Editorial: November/December 2010
By Marg Land
I should have been a lawyer. Growing up, my mother encouraged me to follow a career in the law, perhaps sparked by my great ability to enrage my father during family “discussions.” What can I say; I loved to argue just as much as he did.
I should have been a lawyer.
Growing up, my mother encouraged me to follow a career in the law, perhaps sparked by my great ability to enrage my father during family “discussions.” What can I say; I loved to argue just as much as he did.
I shied away from the bar, uncomfortable with the prospect of having to defend someone who I knew was guilty or, horror of horrors, failing someone I believed to be innocent. It takes a person with a deep love of the black and white (and green) aspects of the law to be a lawyer. I’ve always been too wrapped up in shades of grey.
Lately, I’ve been reconsidering my lost law opportunity, particularly in light of a presentation made by Marvin Childers, president and chief lobbyist of the Poultry Federation, which represents the poultry industries of Arkansas, Missouri and Oklahoma. Childers provided an update of the Oklahoma poultry litter lawsuit during the 2010 National Poultry and Animal Waste Management Symposium, held in late October in Greensboro, N.C.
The lawsuit, filed in June 2005, was launched by then Oklahoma Attorney General Drew Edmondson and involved 11 named defendants from eight different poultry integrator companies. The attorney general was seeking $800 million in natural resource damages and $1.5 billion in remediation requests, claiming land applied poultry litter was polluting the Illinois River Watershed.
“[We] were certain that, prior to me being here today, we would have a ruling from the district judge,” Childers explained. “And I could really talk about what the state of Oklahoma was doing in respect to their appeal. Unfortunately, we’re not there yet.”
As of the date of the composing of this editorial (Nov. 15, 2010), there is still no decision on the almost six-year-old lawsuit and, according to recent articles out of Tulsa, there may never be one. Following the recent U.S. elections, Oklahoma has a new Attorney General elect, Scott Pruitt, who has already announced that once he takes office, he plans to review whether the state will continue with the lawsuit. Oklahoma Governor elect Mary Fallin has stated that she also will be reviewing the litigation.
Despite the uncertain future of the lawsuit, Childers had words of caution for poultry industries in other states.
“I would say you can expect trial lawyers looking for state business,” he said. “Once they were employed by the Oklahoma Attorney General, they marketed that litigation – or, as they call it, their business model – to many state’s attorney generals.
“I believe that’s what other states have to look forward to. They’ve already spent this money now in Arkansas and Oklahoma. They’re going to have the base of their research.”

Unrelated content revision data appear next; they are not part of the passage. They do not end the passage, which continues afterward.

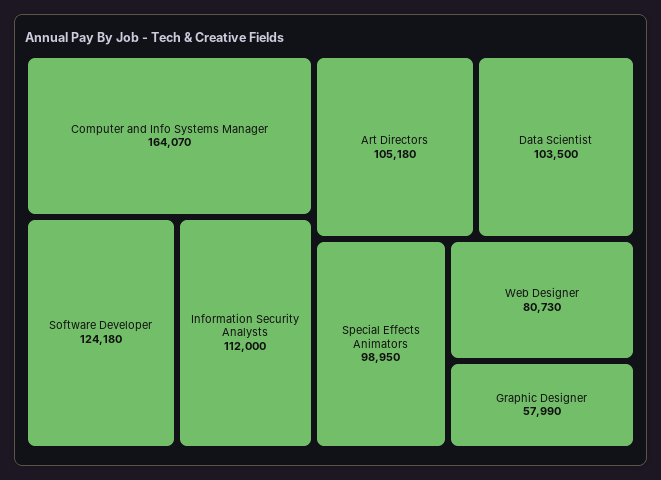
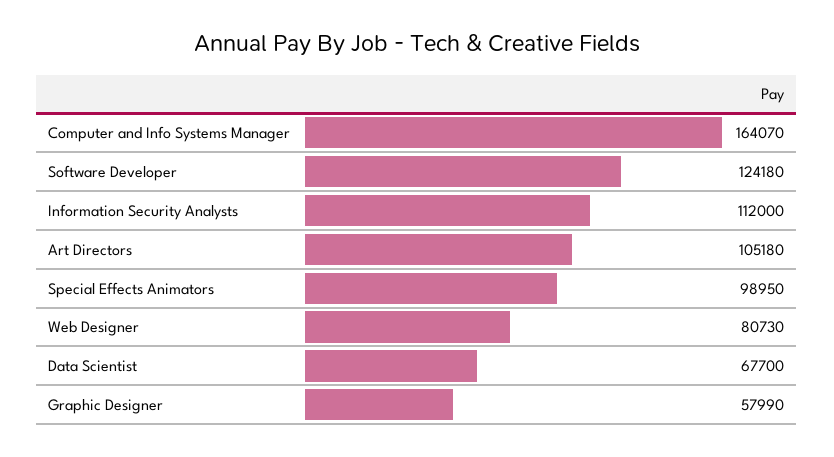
Data Scientist: 103500 -> 67700

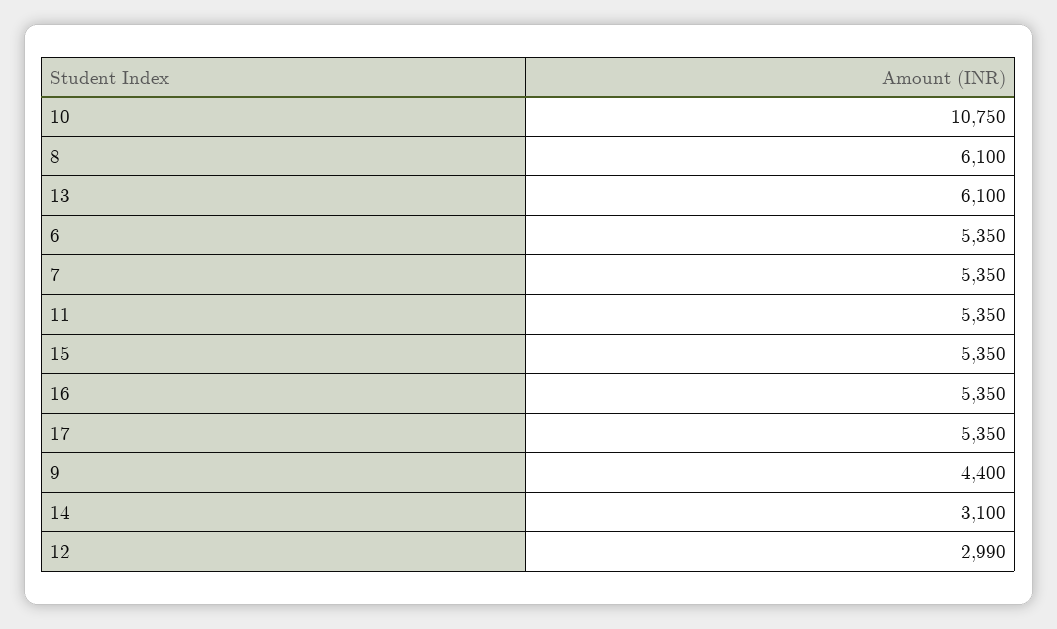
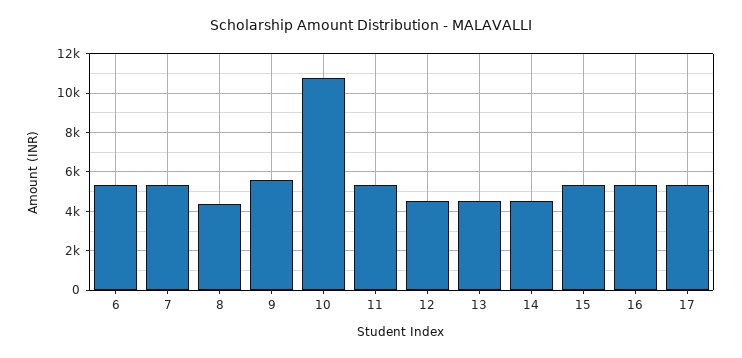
8: 6100 -> 4500
13: 6100 -> 4500
9: 4400 -> 5500
14: 3100 -> 4500
12: 2990 -> 4500

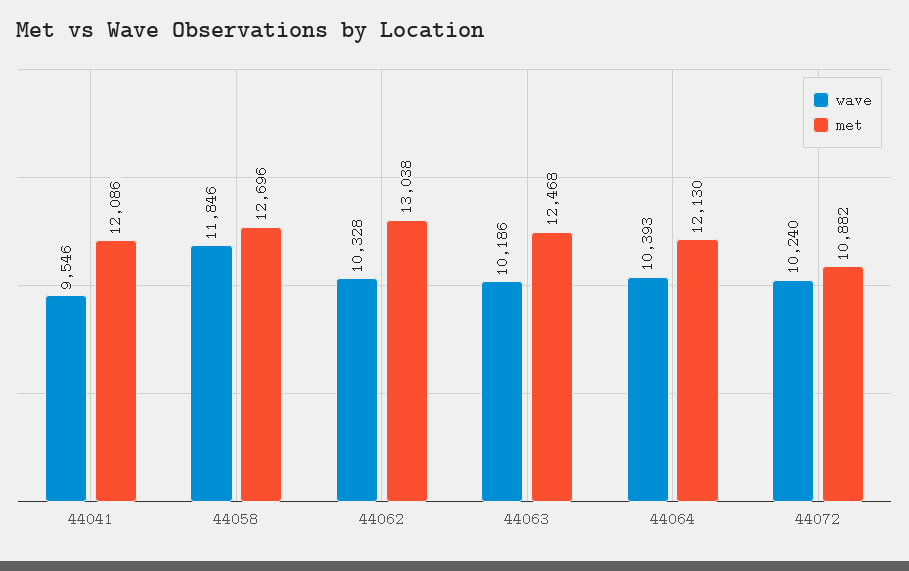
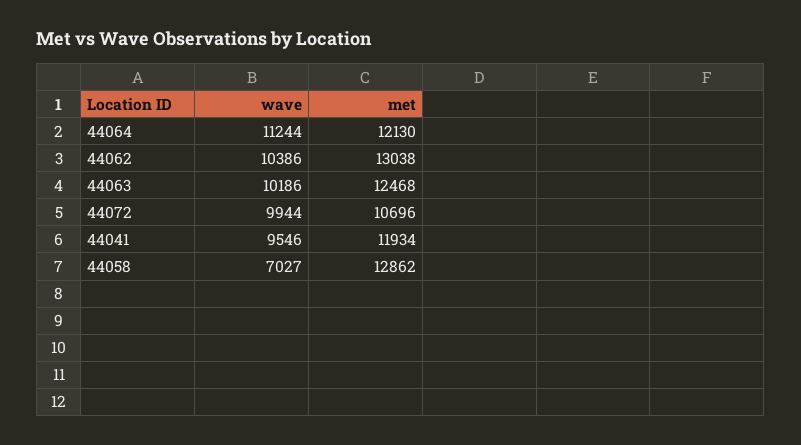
met, 44041: 12086 -> 11934
wave, 44058: 11846 -> 7027
met, 44058: 12696 -> 12862
wave, 44062: 10328 -> 10386
wave, 44064: 10393 -> 11244
wave, 44072: 10240 -> 9944
met, 44072: 10882 -> 10696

Childers added that “those carpet-bagging trial lawyers from South Carolina,” famous for orchestrating the class action lawsuit against the tobacco companies, have already spent more than $30 million in costs and experts.
And you can expect that if they can’t earn that money back in Oklahoma, they’ll be searching for another state to pay back their investment.
Hang on to your wallets. When prompted by an audience member to divulge how much poultry companies have spent defending against the lawsuit, Childers said, “I can’t comment on that. I mean it’s quite a bit more than that (the $30 million spent by the plaintiff).”